Un peu avant quatre heures, Esther et Jacques sont allés jusqu’au musée, dans la vieille ville. Ils marchaient avec la foule, les jeunes gens, les enfants. Autour du musée, il y avait des soldats armés, et aussi des miliciens portant brassard. La grande avenue était pleine de monde, et tout était silencieux. Ceux qui arrivaient, s’arrêtaient, attendaient sans faire de bruit, sans parler. D’une voiture sont descendus des hommes, des femmes, qui sont entrés dans le musée. Par-dessus les têtes, en se mettant sur la pointe des pieds, Esther a vu un petit homme vêtu de noir, au visage de vieux pâtre, avec une ample chevelure blanche. Ensuite un haut-parleur, fixé dans le jardin de la vieille maison, a commencé à diffuser la voix un peu rauque, voilée, et chacun s’était arrêté de respirer pour écouter ce qu’elle disait, même ceux qui ne comprenaient pas l’hébreu. Penché sur Esther, Jacques traduisait les paroles : « Israël est le lieu où est né le peuple juif, c’est là que sont nées sa religion, son indépendance, sa civilisation… Pour lui, et pour l’univers, c’est là que fut écrit le Livre, pour qu’il soit donné au monde… » Il s’est arrêté de traduire, parce qu’il ne pouvait plus parler.

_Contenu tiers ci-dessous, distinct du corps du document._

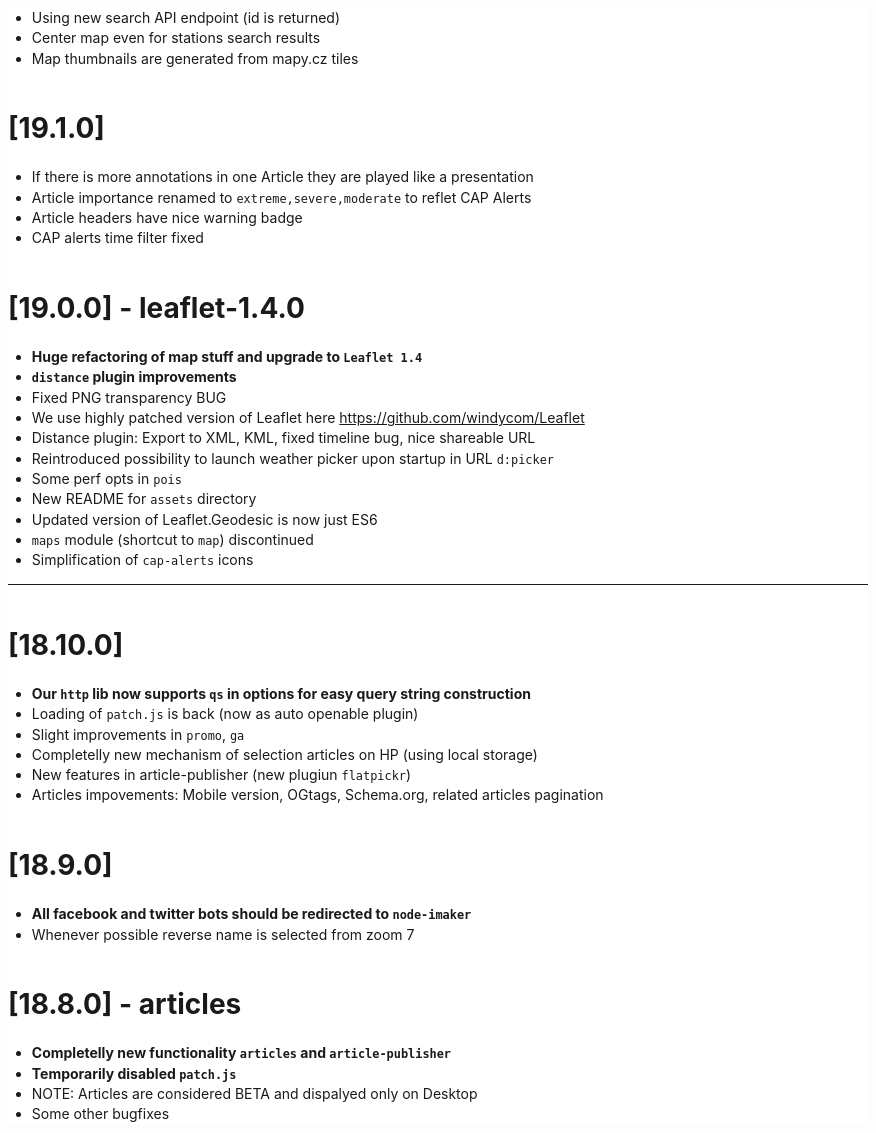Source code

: -   Using new search API endpoint (id is returned)
-   Center map even for stations search results
-   Map thumbnails are generated from mapy.cz tiles

# [19.1.0]

-   If there is more annotations in one Article they are played like a presentation
-   Article importance renamed to `extreme,severe,moderate` to reflet CAP Alerts
-   Article headers have nice warning badge
-   CAP alerts time filter fixed

# [19.0.0] - leaflet-1.4.0

-   **Huge refactoring of map stuff and upgrade to `Leaflet 1.4`**
-   **`distance` plugin improvements**
-   Fixed PNG transparency BUG
-   We use highly patched version of Leaflet here https://github.com/windycom/Leaflet
-   Distance plugin: Export to XML, KML, fixed timeline bug, nice shareable URL
-   Reintroduced possibility to launch weather picker upon startup in URL `d:picker`
-   Some perf opts in `pois`
-   New README for `assets` directory
-   Updated version of Leaflet.Geodesic is now just ES6
-   `maps` module (shortcut to `map`) discontinued
-   Simplification of `cap-alerts` icons

---

# [18.10.0]

-   **Our `http` lib now supports `qs` in options for easy query string construction**
-   Loading of `patch.js` is back (now as auto openable plugin)
-   Slight improvements in `promo`, `ga`
-   Completelly new mechanism of selection articles on HP (using local storage)
-   New features in article-publisher (new plugiun `flatpickr`)
-   Articles impovements: Mobile version, OGtags, Schema.org, related articles pagination

# [18.9.0]

-   **All facebook and twitter bots should be redirected to `node-imaker`**
-   Whenever possible reverse name is selected from zoom 7

# [18.8.0] - articles

-   **Completelly new functionality `articles` and `article-publisher`**
-   **Temporarily disabled `patch.js`**
-   NOTE: Articles are considered BETA and dispalyed only on Desktop
-   Some other bugfixes
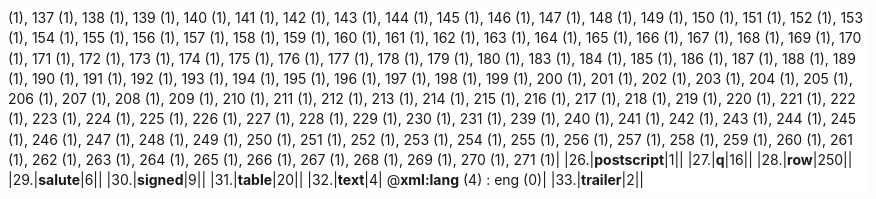 (1), 137 (1), 138 (1), 139 (1), 140 (1), 141 (1), 142 (1), 143 (1), 144 (1), 145 (1), 146 (1), 147 (1), 148 (1), 149 (1), 150 (1), 151 (1), 152 (1), 153 (1), 154 (1), 155 (1), 156 (1), 157 (1), 158 (1), 159 (1), 160 (1), 161 (1), 162 (1), 163 (1), 164 (1), 165 (1), 166 (1), 167 (1), 168 (1), 169 (1), 170 (1), 171 (1), 172 (1), 173 (1), 174 (1), 175 (1), 176 (1), 177 (1), 178 (1), 179 (1), 180 (1), 183 (1), 184 (1), 185 (1), 186 (1), 187 (1), 188 (1), 189 (1), 190 (1), 191 (1), 192 (1), 193 (1), 194 (1), 195 (1), 196 (1), 197 (1), 198 (1), 199 (1), 200 (1), 201 (1), 202 (1), 203 (1), 204 (1), 205 (1), 206 (1), 207 (1), 208 (1), 209 (1), 210 (1), 211 (1), 212 (1), 213 (1), 214 (1), 215 (1), 216 (1), 217 (1), 218 (1), 219 (1), 220 (1), 221 (1), 222 (1), 223 (1), 224 (1), 225 (1), 226 (1), 227 (1), 228 (1), 229 (1), 230 (1), 231 (1), 239 (1), 240 (1), 241 (1), 242 (1), 243 (1), 244 (1), 245 (1), 246 (1), 247 (1), 248 (1), 249 (1), 250 (1), 251 (1), 252 (1), 253 (1), 254 (1), 255 (1), 256 (1), 257 (1), 258 (1), 259 (1), 260 (1), 261 (1), 262 (1), 263 (1), 264 (1), 265 (1), 266 (1), 267 (1), 268 (1), 269 (1), 270 (1), 271 (1)|
|26.|__postscript__|1||
|27.|__q__|16||
|28.|__row__|250||
|29.|__salute__|6||
|30.|__signed__|9||
|31.|__table__|20||
|32.|__text__|4| @__xml:lang__ (4) : eng (0)|
|33.|__trailer__|2||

Quand la voix d’un seul coup s’est tue, il y a eu un silence, puis un chant a commencé à résonner, d’abord lointain, et de proche en proche, gagnant la rue tout entière, les rues voisines, si loin que le monde entier devait l’entendre. Esther ne chantait pas, parce qu’elle n’avait jamais appris les paroles, mais sa gorge était serrée et ses yeux pleins de larmes. Il y a eu un autre silence, et le haut-parleur a porté la voix légère et lente du vieux rabbin Maimon qui donnait sa bénédiction. Jacques s’est penché vers Esther, il a dit : « Israël existe, Israël est proclamé. » Au-dessus du musée, le drapeau est monté sur la hampe, avec l’étoile bleue qui flottait dans le ciel.